EXERCISE DATA:
------------------------------

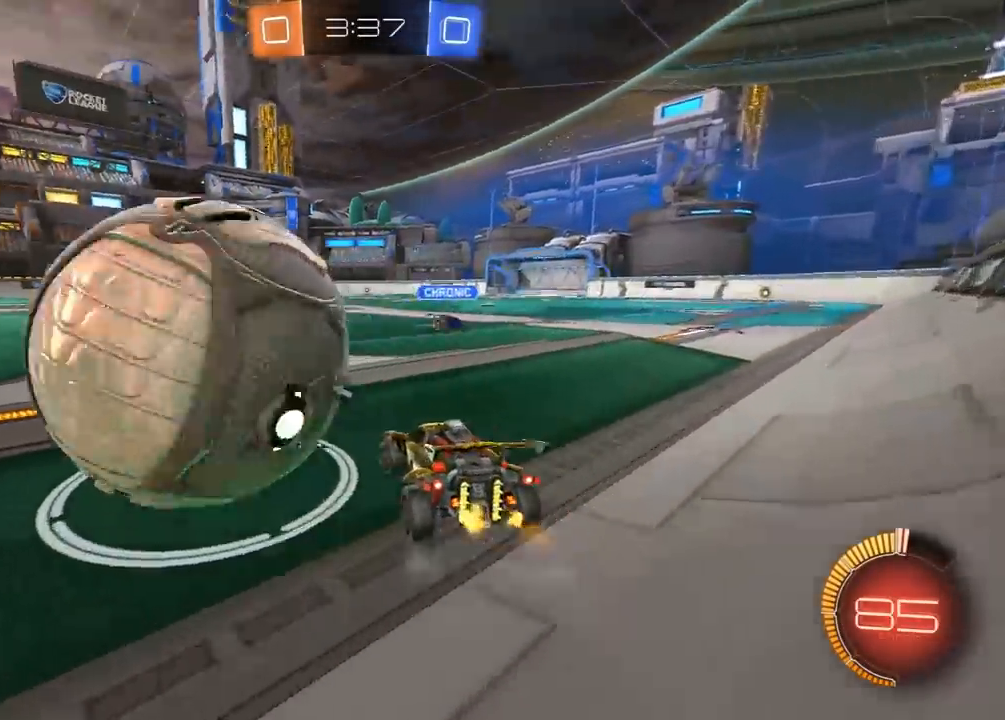
{"buttons": ["R1", "R2"], "left_stick": "left", "right_stick": "center", "events": [[117, "R2", "up"], [217, "R2", "down"], [300, "R1", "down"]]}
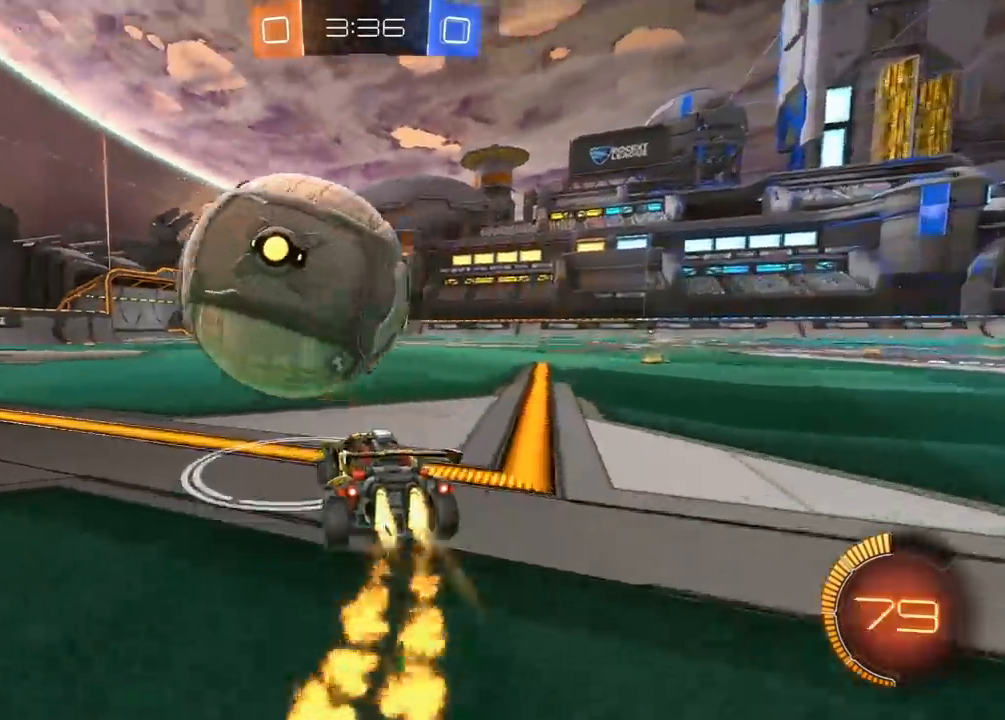
{"buttons": [], "left_stick": "right", "right_stick": "center", "events": [[67, "left_stick", "center"], [100, "R1", "up"], [183, "left_stick", "right"], [200, "L1", "down"], [250, "R2", "up"], [467, "L1", "up"]]}
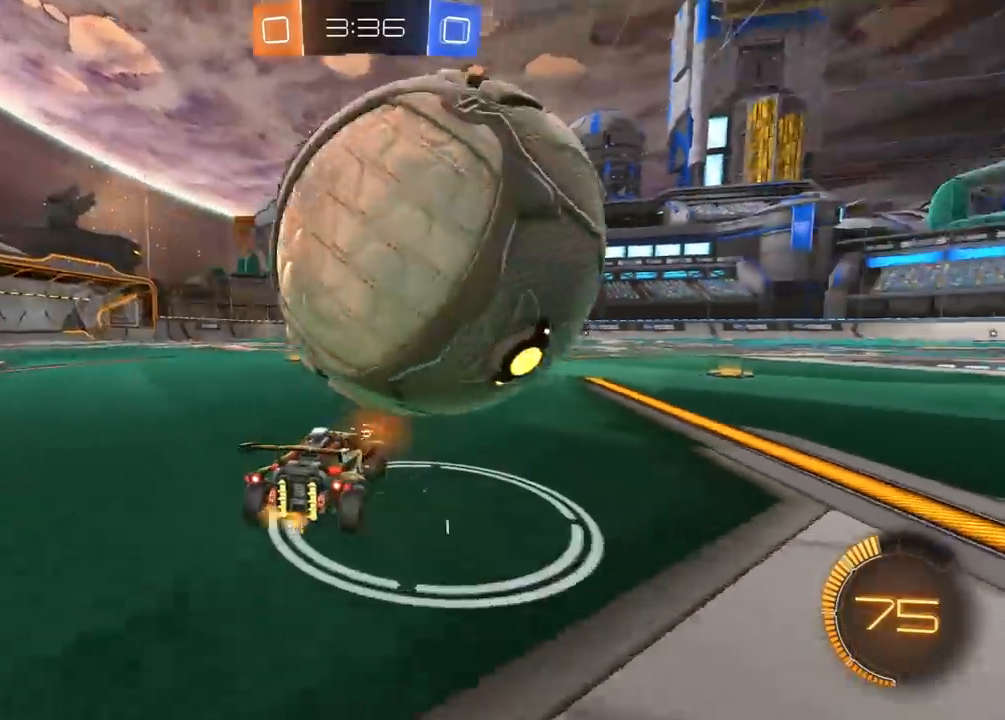
{"buttons": ["R2"], "left_stick": "left", "right_stick": "center", "events": [[200, "left_stick", "left"], [217, "R2", "down"]]}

------------------------------

Everything in the data must be printed verbatim except the pictures.

{"buttons": ["R1", "R2"], "left_stick": "left", "right_stick": "center", "events": [[117, "R2", "up"], [217, "R2", "down"], [300, "R1", "down"]]}
{"buttons": [], "left_stick": "right", "right_stick": "center", "events": [[67, "left_stick", "center"], [100, "R1", "up"], [183, "left_stick", "right"], [200, "L1", "down"], [250, "R2", "up"], [467, "L1", "up"]]}
{"buttons": ["R2"], "left_stick": "left", "right_stick": "center", "events": [[200, "left_stick", "left"], [217, "R2", "down"]]}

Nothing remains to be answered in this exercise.